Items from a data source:
=== Begin Enclosure ===

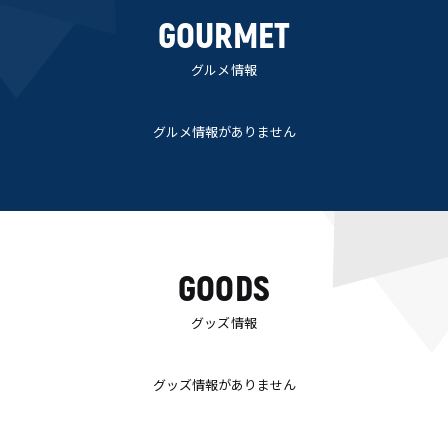
GOURMET
グルメ情報
グルメ情報がありません
GOODS
グッズ情報
グッズ情報がありません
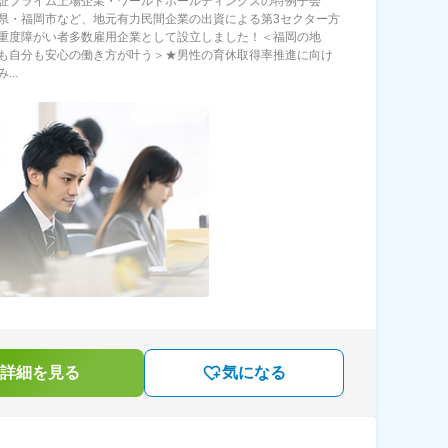
証プライム上場企業・ワールドホールディングスの特例子会
県・福岡市など、地元有力民間企業の出資による第3セクター方
重度障がい者多数雇用企業として設立しました！＜福岡の地
も自分も安心の働き方が叶う＞★男性の育休取得率推進に向け
...
詳細を見る
気になる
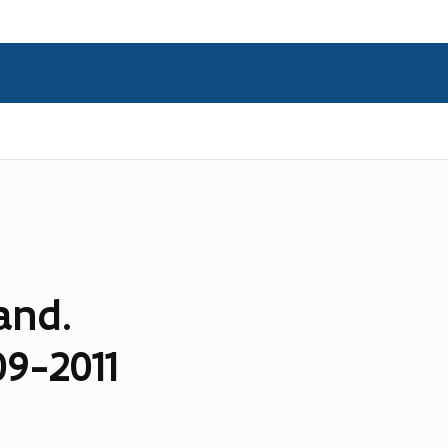
and.
09-2011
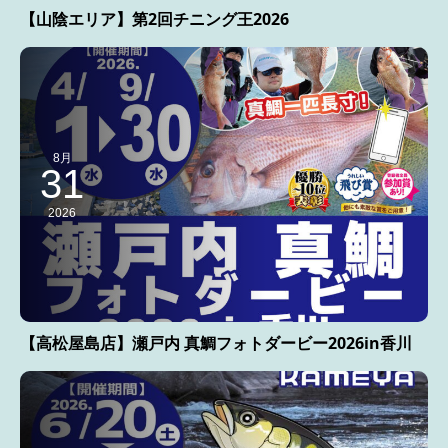
【山陰エリア】第2回チニング王2026
8月
31
2026
【高松屋島店】瀬戸内 真鯛フォトダービー2026in香川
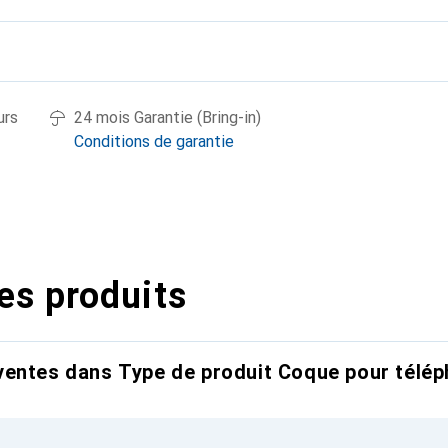
urs
24 mois Garantie (Bring-in)
Conditions de garantie
es produits
entes dans Type de produit Coque pour télép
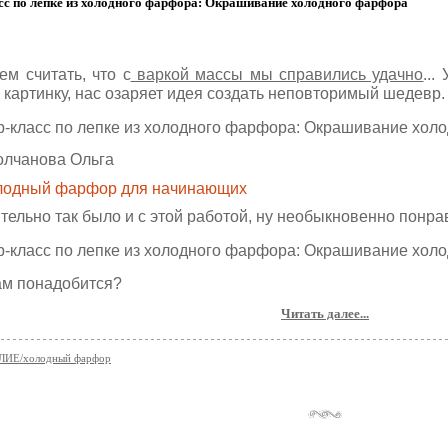
сс по лепке из холодного фарфора: Окрашивание холодного фарфора
ем считать, что с
варкой массы мы справились удачно
..
 картинку, нас озаряет идея создать неповторимый шедевр.
олчанова Ольга
лодный фарфор для начинающих
тельно так было и с этой работой, ну необыкновенно понра
ам понадобится?
Читать далее...
ИЕ/холодный фарфор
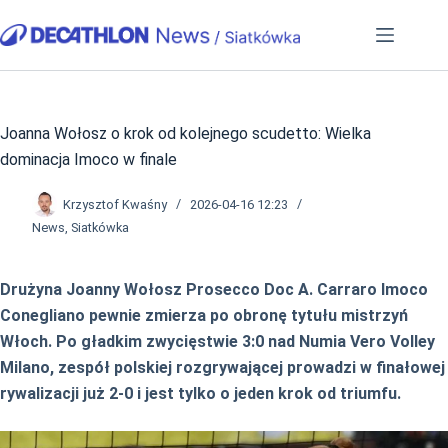
Przejdź
do
treści
Joanna Wołosz o krok od kolejnego scudetto: Wielka
dominacja Imoco w finale
Krzysztof Kwaśny
2026-04-16 12:23
News
,
Siatkówka
Drużyna Joanny Wołosz Prosecco Doc A. Carraro Imoco
Conegliano pewnie zmierza po obronę tytułu mistrzyń
Włoch. Po gładkim zwycięstwie 3:0 nad Numia Vero Volley
Milano, zespół polskiej rozgrywającej prowadzi w finałowej
rywalizacji już 2-0 i jest tylko o jeden krok od triumfu.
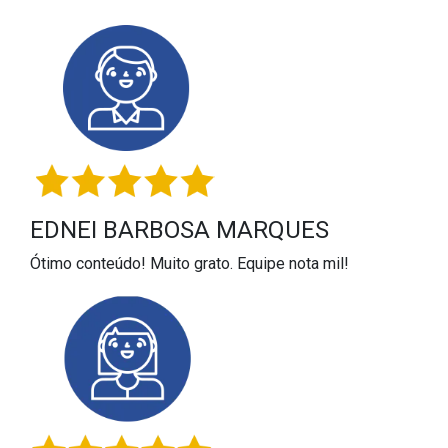
EDNEI BARBOSA MARQUES
Ótimo conteúdo! Muito grato. Equipe nota mil!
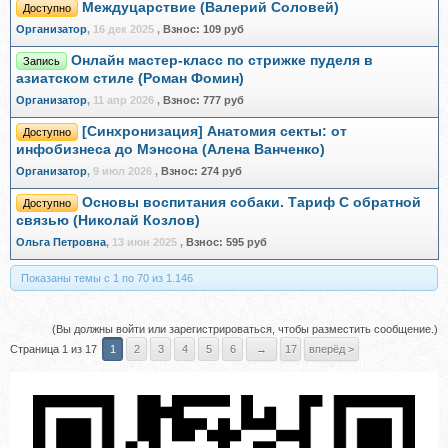
Междуцарствие (Валерий Соловей)
Доступно
Организатор
,
16 дек 2025
,
Взнос:
109 руб
Онлайн мастер-класс по стрижке пуделя в
Запись
азиатском стиле (Роман Фомин)
Организатор
,
11 апр 2026
,
Взнос:
777 руб
[Синхронизация] Анатомия секты: от
Доступно
инфобизнеса до Мэнсона (Алена Ванченко)
Организатор
,
9 июл 2026
,
Взнос:
274 руб
Основы воспитания собаки. Тариф С обратной
Доступно
связью (Николай Козлов)
Ольга Петровна
,
13 июн 2025
,
Взнос:
595 руб
Показаны темы с 1 по 70 из 1.146
(Вы должны войти или зарегистрироваться, чтобы разместить сообщение.)
Страница 1 из 17
1
2
3
4
5
6
→
17
вперёд >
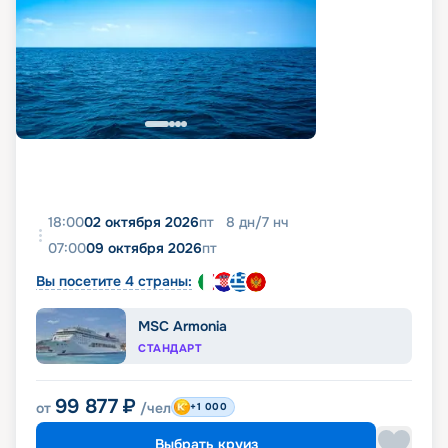
18:00
02 октября 2026
пт
8
дн
/
7
нч
07:00
09 октября 2026
пт
Вы посетите 4 страны:
MSC Armonia
СТАНДАРТ
99 877
₽
от
/чел
+1 000
Выбрать круиз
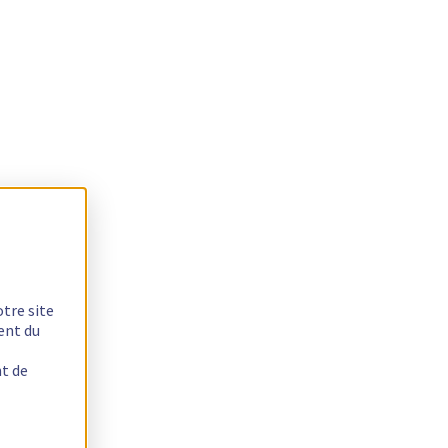
otre site
ent du
nt de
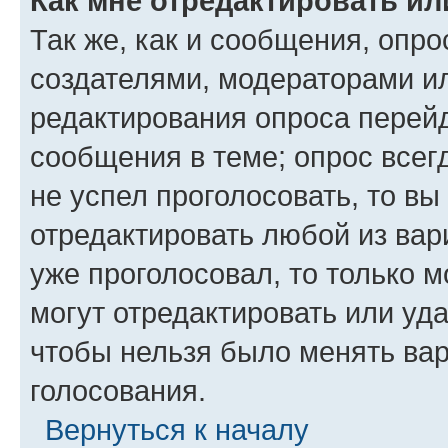
Как мне отредактировать ил
Так же, как и сообщения, опро
создателями, модераторами и
редактирования опроса перейд
сообщения в теме; опрос всег
не успел проголосовать, то вы
отредактировать любой из вари
уже проголосовал, то только 
могут отредактировать или уда
чтобы нельзя было менять вар
голосования.
Вернуться к началу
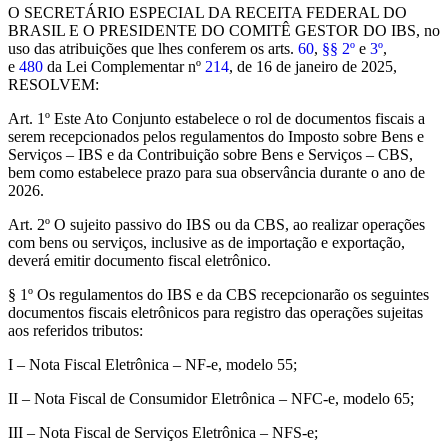
O SECRETÁRIO ESPECIAL DA RECEITA FEDERAL DO
BRASIL E O PRESIDENTE DO COMITÊ GESTOR DO IBS, no
uso das atribuições que lhes conferem os arts.
60
,
§§ 2º
e
3º
,
e
480
da Lei Complementar nº
214
, de 16 de janeiro de 2025,
RESOLVEM:
Art. 1º Este Ato Conjunto estabelece o rol de documentos fiscais a
serem recepcionados pelos regulamentos do Imposto sobre Bens e
Serviços – IBS e da Contribuição sobre Bens e Serviços – CBS,
bem como estabelece prazo para sua observância durante o ano de
2026.
Art. 2º O sujeito passivo do IBS ou da CBS, ao realizar operações
com bens ou serviços, inclusive as de importação e exportação,
deverá emitir documento fiscal eletrônico.
§ 1º Os regulamentos do IBS e da CBS recepcionarão os seguintes
documentos fiscais eletrônicos para registro das operações sujeitas
aos referidos tributos:
I – Nota Fiscal Eletrônica – NF-e, modelo 55;
II – Nota Fiscal de Consumidor Eletrônica – NFC-e, modelo 65;
III – Nota Fiscal de Serviços Eletrônica – NFS-e;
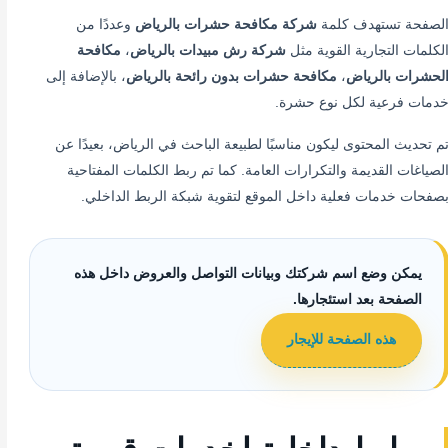
لصفحة تستهدف كلمة
شركة مكافحة حشرات بالرياض
وعددًا من
لكلمات التجارية القوية مثل
شركة رش مبيدات بالرياض
،
مكافحة
لحشرات بالرياض
،
مكافحة حشرات بدون رائحة بالرياض
، بالإضافة إلى
دمات فرعية لكل نوع حشرة.
م تحديث المحتوى ليكون مناسبًا لطبيعة الباحث في الرياض، بعيدًا عن
لصياغات القديمة والتكرارات العامة. كما تم ربط الكلمات المفتاحية
صفحات خدمات فعلية داخل الموقع لتقوية شبكة الربط الداخلي.
يمكن وضع اسم شركتك وبيانات التواصل والعروض داخل هذه
الصفحة بعد استئجارها.
هذه الصفحة للإيجار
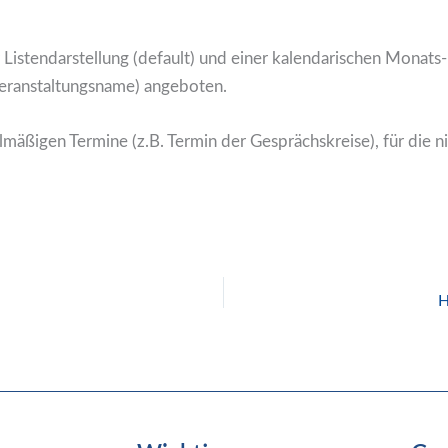
 Listendarstellung (default) und einer kalendarischen Monat
Veranstaltungsname) angeboten.
elmäßigen Termine (z.B. Termin der Gesprächskreise), für die 
H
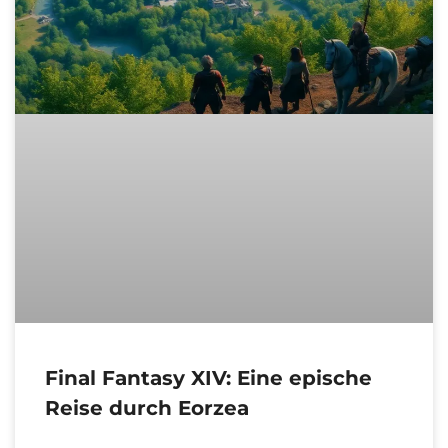
Final Fantasy XIV: Eine epische
Reise durch Eorzea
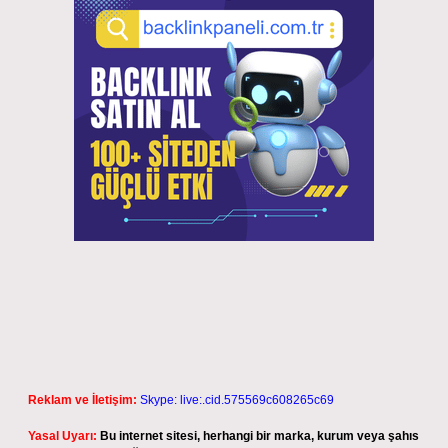
Reklam ve İletişim:
Skype: live:.cid.575569c608265c69
Yasal Uyarı:
Bu internet sitesi, herhangi bir marka, kurum veya şahıs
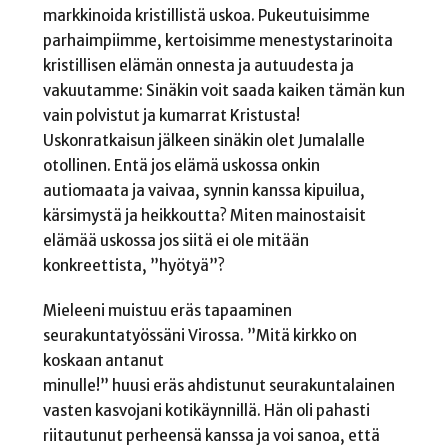
markkinoida kristillistä uskoa. Pukeutuisimme
parhaimpiimme, kertoisimme menestystarinoita
kristillisen elämän onnesta ja autuudesta ja
vakuutamme: Sinäkin voit saada kaiken tämän kun
vain polvistut ja kumarrat Kristusta!
Uskonratkaisun jälkeen sinäkin olet Jumalalle
otollinen. Entä jos elämä uskossa onkin
autiomaata ja vaivaa, synnin kanssa kipuilua,
kärsimystä ja heikkoutta? Miten mainostaisit
elämää uskossa jos siitä ei ole mitään
konkreettista, ”hyötyä”?
Mieleeni muistuu eräs tapaaminen
seurakuntatyössäni Virossa. ”Mitä kirkko on
koskaan antanut
minulle!” huusi eräs ahdistunut seurakuntalainen
vasten kasvojani kotikäynnillä. Hän oli pahasti
riitautunut perheensä kanssa ja voi sanoa, että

=== End Enclosure ===

- _Task brief_:
Output all of the rows above word for word, leaving out the pictures.

- _Answer for this exercise_:
GOURMET
グルメ情報
グルメ情報がありません
GOODS
グッズ情報
グッズ情報がありません
証プライム上場企業・ワールドホールディングスの特例子会
県・福岡市など、地元有力民間企業の出資による第3セクター方
重度障がい者多数雇用企業として設立しました！＜福岡の地
も自分も安心の働き方が叶う＞★男性の育休取得率推進に向け
...
詳細を見る
気になる
and.
09-2011
【山陰エリア】第2回チニング王2026
8月
31
2026
【高松屋島店】瀬戸内 真鯛フォトダービー2026in香川
urs
24 mois Garantie (Bring-in)
Conditions de garantie
es produits
entes dans Type de produit Coque pour télép
сс по лепке из холодного фарфора: Окрашивание холодного фарфора
ем считать, что с
варкой массы мы справились удачно
..
 картинку, нас озаряет идея создать неповторимый шедевр.
олчанова Ольга
лодный фарфор для начинающих
тельно так было и с этой работой, ну необыкновенно понра
ам понадобится?
Читать далее...
ИЕ/холодный фарфор
Przejdź
do
treści
Joanna Wołosz o krok od kolejnego scudetto: Wielka
dominacja Imoco w finale
Krzysztof Kwaśny
2026-04-16 12:23
News
,
Siatkówka
Drużyna Joanny Wołosz Prosecco Doc A. Carraro Imoco
Conegliano pewnie zmierza po obronę tytułu mistrzyń
Włoch. Po gładkim zwycięstwie 3:0 nad Numia Vero Volley
Milano, zespół polskiej rozgrywającej prowadzi w finałowej
rywalizacji już 2-0 i jest tylko o jeden krok od triumfu.
EDNEI BARBOSA MARQUES
Ótimo conteúdo! Muito grato. Equipe nota mil!
Междуцарствие (Валерий Соловей)
Доступно
Организатор
,
16 дек 2025
,
Взнос:
109 руб
Онлайн мастер-класс по стрижке пуделя в
Запись
азиатском стиле (Роман Фомин)
Организатор
,
11 апр 2026
,
Взнос:
777 руб
[Синхронизация] Анатомия секты: от
Доступно
инфобизнеса до Мэнсона (Алена Ванченко)
Организатор
,
9 июл 2026
,
Взнос:
274 руб
Основы воспитания собаки. Тариф С обратной
Доступно
связью (Николай Козлов)
Ольга Петровна
,
13 июн 2025
,
Взнос:
595 руб
Показаны темы с 1 по 70 из 1.146
(Вы должны войти или зарегистрироваться, чтобы разместить сообщение.)
Страница 1 из 17
1
2
3
4
5
6
→
17
вперёд >
18:00
02 октября 2026
пт
8
дн
/
7
нч
07:00
09 октября 2026
пт
Вы посетите 4 страны:
MSC Armonia
СТАНДАРТ
99 877
₽
от
/чел
+1 000
Выбрать круиз
otre site
ent du
nt de
Как мне отредактировать ил
Так же, как и сообщения, опро
создателями, модераторами и
редактирования опроса перейд
сообщения в теме; опрос всег
не успел проголосовать, то вы
отредактировать любой из вари
уже проголосовал, то только 
могут отредактировать или уда
чтобы нельзя было менять вар
голосования.
Вернуться к началу
O SECRETÁRIO ESPECIAL DA RECEITA FEDERAL DO
BRASIL E O PRESIDENTE DO COMITÊ GESTOR DO IBS, no
uso das atribuições que lhes conferem os arts.
60
,
§§ 2º
e
3º
,
e
480
da Lei Complementar nº
214
, de 16 de janeiro de 2025,
RESOLVEM:
Art. 1º Este Ato Conjunto estabelece o rol de documentos fiscais a
serem recepcionados pelos regulamentos do Imposto sobre Bens e
Serviços – IBS e da Contribuição sobre Bens e Serviços – CBS,
bem como estabelece prazo para sua observância durante o ano de
2026.
Art. 2º O sujeito passivo do IBS ou da CBS, ao realizar operações
com bens ou serviços, inclusive as de importação e exportação,
deverá emitir documento fiscal eletrônico.
§ 1º Os regulamentos do IBS e da CBS recepcionarão os seguintes
documentos fiscais eletrônicos para registro das operações sujeitas
aos referidos tributos:
I – Nota Fiscal Eletrônica – NF-e, modelo 55;
II – Nota Fiscal de Consumidor Eletrônica – NFC-e, modelo 65;
III – Nota Fiscal de Serviços Eletrônica – NFS-e;
لصفحة تستهدف كلمة
شركة مكافحة حشرات بالرياض
وعددًا من
لكلمات التجارية القوية مثل
شركة رش مبيدات بالرياض
،
مكافحة
لحشرات بالرياض
،
مكافحة حشرات بدون رائحة بالرياض
، بالإضافة إلى
دمات فرعية لكل نوع حشرة.
م تحديث المحتوى ليكون مناسبًا لطبيعة الباحث في الرياض، بعيدًا عن
لصياغات القديمة والتكرارات العامة. كما تم ربط الكلمات المفتاحية
صفحات خدمات فعلية داخل الموقع لتقوية شبكة الربط الداخلي.
يمكن وضع اسم شركتك وبيانات التواصل والعروض داخل هذه
الصفحة بعد استئجارها.
هذه الصفحة للإيجار
 Listendarstellung (default) und einer kalendarischen Monat
Veranstaltungsname) angeboten.
elmäßigen Termine (z.B. Termin der Gesprächskreise), für die 
H
Final Fantasy XIV: Eine epische
Reise durch Eorzea
Reklam ve İletişim:
Skype: live:.cid.575569c608265c69
Yasal Uyarı:
Bu internet sitesi, herhangi bir marka, kurum veya şahıs
markkinoida kristillistä uskoa. Pukeutuisimme
parhaimpiimme, kertoisimme menestystarinoita
kristillisen elämän onnesta ja autuudesta ja
vakuutamme: Sinäkin voit saada kaiken tämän kun
vain polvistut ja kumarrat Kristusta!
Uskonratkaisun jälkeen sinäkin olet Jumalalle
otollinen. Entä jos elämä uskossa onkin
autiomaata ja vaivaa, synnin kanssa kipuilua,
kärsimystä ja heikkoutta? Miten mainostaisit
elämää uskossa jos siitä ei ole mitään
konkreettista, ”hyötyä”?
Mieleeni muistuu eräs tapaaminen
seurakuntatyössäni Virossa. ”Mitä kirkko on
koskaan antanut
minulle!” huusi eräs ahdistunut seurakuntalainen
vasten kasvojani kotikäynnillä. Hän oli pahasti
riitautunut perheensä kanssa ja voi sanoa, että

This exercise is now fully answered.